§ **DIRECTIONS**:
For this exercise, return exactly the lines of the material below that begin at the one with "What skills and" and stop after the one with "## 9. Related Work".

§ **PROVIDED DATA**:
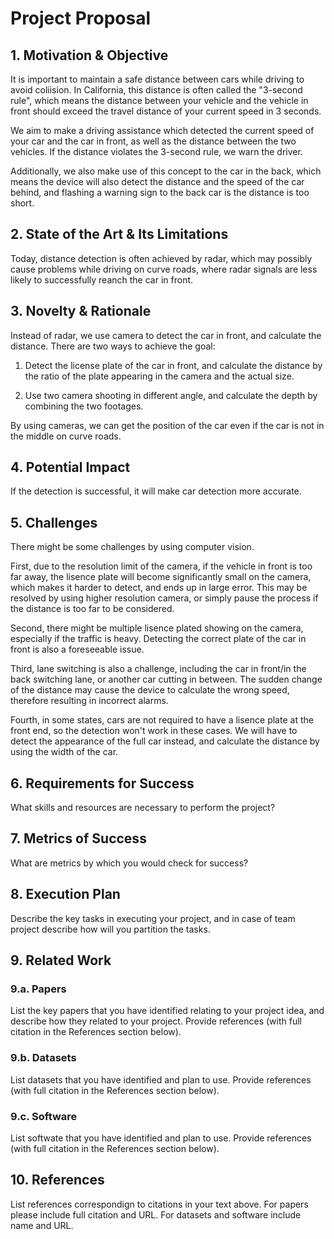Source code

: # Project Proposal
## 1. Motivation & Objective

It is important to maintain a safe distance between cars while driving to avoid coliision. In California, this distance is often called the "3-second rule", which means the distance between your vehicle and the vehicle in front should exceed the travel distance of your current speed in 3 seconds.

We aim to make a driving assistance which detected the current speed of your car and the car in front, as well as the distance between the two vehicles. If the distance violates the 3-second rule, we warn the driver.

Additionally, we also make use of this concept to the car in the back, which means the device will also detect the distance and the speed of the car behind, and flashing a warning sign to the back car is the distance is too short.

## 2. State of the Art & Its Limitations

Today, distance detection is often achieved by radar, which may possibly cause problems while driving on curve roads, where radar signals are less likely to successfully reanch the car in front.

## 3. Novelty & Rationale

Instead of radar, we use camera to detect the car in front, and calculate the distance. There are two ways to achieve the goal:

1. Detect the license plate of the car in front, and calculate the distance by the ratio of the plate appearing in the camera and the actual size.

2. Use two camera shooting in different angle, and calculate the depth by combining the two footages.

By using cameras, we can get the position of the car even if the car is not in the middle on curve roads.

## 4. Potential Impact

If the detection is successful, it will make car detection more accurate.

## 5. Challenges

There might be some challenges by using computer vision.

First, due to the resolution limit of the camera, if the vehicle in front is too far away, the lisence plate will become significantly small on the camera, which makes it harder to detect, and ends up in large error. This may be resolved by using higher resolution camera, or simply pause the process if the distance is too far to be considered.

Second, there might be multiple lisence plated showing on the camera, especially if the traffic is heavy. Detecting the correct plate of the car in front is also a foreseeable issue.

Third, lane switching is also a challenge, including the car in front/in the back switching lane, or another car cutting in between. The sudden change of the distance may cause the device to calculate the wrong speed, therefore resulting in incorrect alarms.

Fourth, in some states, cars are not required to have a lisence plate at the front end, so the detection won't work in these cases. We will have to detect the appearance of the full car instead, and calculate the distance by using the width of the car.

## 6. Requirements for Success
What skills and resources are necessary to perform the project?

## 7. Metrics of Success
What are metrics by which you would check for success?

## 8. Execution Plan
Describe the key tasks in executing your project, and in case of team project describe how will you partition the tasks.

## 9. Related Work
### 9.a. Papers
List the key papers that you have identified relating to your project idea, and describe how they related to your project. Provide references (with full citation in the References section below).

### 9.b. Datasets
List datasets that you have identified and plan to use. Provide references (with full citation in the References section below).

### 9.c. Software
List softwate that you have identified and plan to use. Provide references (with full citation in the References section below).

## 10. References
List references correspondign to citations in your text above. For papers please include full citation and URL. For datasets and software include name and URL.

--

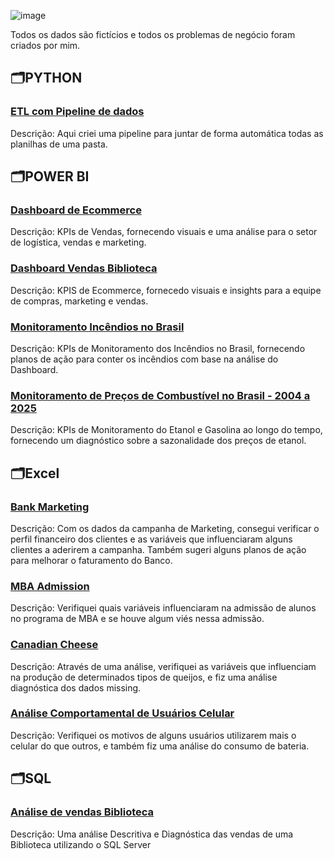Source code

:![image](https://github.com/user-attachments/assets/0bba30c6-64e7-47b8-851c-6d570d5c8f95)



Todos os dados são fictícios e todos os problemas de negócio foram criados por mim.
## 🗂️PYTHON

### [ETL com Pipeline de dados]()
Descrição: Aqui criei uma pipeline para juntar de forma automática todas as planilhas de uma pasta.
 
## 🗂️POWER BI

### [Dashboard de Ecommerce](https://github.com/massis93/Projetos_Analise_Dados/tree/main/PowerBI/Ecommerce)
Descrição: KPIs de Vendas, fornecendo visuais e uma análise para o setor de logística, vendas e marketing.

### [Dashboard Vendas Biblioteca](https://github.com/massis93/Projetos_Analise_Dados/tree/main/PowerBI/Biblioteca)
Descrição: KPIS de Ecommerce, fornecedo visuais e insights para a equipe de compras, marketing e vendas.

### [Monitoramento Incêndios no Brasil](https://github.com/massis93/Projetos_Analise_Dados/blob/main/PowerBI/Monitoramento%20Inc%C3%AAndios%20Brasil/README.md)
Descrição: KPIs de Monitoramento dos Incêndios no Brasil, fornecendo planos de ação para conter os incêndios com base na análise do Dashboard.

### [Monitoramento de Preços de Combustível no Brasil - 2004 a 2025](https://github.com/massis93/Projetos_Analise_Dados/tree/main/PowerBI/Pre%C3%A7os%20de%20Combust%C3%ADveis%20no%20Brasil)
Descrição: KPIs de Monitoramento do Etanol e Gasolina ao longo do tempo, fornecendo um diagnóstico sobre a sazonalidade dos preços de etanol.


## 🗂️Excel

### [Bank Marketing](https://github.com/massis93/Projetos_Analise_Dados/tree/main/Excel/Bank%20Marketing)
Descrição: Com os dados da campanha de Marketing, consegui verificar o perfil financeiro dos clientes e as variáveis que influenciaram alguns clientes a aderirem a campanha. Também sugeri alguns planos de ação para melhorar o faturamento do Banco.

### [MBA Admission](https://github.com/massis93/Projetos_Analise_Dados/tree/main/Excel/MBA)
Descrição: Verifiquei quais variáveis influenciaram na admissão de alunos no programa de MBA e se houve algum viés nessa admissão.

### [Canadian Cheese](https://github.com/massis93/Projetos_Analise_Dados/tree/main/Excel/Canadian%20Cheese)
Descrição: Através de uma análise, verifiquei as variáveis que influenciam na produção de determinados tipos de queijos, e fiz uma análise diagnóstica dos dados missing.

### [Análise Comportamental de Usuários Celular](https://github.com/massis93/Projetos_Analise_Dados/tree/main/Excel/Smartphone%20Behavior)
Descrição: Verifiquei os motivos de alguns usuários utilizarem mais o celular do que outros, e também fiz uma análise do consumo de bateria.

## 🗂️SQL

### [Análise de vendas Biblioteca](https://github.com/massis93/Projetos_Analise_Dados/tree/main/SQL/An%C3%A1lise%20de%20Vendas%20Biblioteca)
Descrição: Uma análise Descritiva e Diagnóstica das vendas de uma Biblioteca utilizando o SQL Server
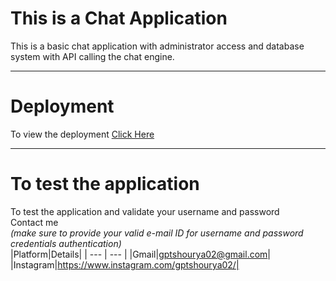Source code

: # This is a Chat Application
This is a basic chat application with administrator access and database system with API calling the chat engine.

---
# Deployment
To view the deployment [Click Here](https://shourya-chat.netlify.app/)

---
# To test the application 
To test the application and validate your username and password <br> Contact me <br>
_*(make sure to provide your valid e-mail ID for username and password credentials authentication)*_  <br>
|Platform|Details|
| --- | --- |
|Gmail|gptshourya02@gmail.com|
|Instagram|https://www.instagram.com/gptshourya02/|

§ **RESULT BELOW**:
What skills and resources are necessary to perform the project?

## 7. Metrics of Success
What are metrics by which you would check for success?

## 8. Execution Plan
Describe the key tasks in executing your project, and in case of team project describe how will you partition the tasks.

## 9. Related Work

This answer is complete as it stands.